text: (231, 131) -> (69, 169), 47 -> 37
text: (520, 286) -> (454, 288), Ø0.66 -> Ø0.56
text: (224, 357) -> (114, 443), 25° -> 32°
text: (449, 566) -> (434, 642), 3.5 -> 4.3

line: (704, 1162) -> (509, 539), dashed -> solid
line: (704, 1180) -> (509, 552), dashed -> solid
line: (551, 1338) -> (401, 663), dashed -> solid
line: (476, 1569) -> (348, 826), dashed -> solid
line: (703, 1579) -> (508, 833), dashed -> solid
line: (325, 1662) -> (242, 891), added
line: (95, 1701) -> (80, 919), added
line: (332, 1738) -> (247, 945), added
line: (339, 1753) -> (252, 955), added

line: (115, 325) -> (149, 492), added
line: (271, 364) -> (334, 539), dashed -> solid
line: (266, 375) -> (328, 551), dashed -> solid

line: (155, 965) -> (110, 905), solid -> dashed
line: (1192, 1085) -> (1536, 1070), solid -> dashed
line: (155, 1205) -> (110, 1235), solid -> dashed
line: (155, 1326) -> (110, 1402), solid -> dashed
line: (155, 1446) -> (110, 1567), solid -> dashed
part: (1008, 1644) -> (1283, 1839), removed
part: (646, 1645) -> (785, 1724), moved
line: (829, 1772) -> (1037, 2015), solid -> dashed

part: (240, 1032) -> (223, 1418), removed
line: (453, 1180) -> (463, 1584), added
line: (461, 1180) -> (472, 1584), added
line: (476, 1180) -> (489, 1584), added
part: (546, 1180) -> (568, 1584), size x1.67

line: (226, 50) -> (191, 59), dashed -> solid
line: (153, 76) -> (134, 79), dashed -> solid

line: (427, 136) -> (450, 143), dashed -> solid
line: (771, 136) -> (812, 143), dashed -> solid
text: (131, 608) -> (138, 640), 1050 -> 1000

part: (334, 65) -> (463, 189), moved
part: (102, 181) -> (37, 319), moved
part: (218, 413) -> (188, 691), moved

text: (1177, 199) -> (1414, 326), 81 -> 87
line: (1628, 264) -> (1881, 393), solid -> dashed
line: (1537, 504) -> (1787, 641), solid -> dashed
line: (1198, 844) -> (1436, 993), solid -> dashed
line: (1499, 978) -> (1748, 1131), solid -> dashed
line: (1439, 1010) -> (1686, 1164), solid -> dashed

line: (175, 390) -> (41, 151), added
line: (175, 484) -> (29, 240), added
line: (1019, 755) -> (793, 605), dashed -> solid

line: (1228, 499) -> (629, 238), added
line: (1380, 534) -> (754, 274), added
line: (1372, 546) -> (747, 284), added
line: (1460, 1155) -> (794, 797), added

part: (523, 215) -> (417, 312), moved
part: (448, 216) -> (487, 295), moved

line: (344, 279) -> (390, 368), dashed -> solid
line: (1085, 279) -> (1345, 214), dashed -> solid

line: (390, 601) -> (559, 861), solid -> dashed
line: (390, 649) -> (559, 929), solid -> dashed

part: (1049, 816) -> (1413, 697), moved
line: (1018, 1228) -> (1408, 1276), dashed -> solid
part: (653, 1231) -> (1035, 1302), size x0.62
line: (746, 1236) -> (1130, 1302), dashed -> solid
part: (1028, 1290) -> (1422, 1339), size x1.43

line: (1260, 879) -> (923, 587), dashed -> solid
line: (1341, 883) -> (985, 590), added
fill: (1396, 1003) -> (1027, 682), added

------

The lines that contain the word "removed" are wanted; copy each of them from the records.

### WORKED SOLUTION
part: (1008, 1644) -> (1283, 1839), removed
part: (240, 1032) -> (223, 1418), removed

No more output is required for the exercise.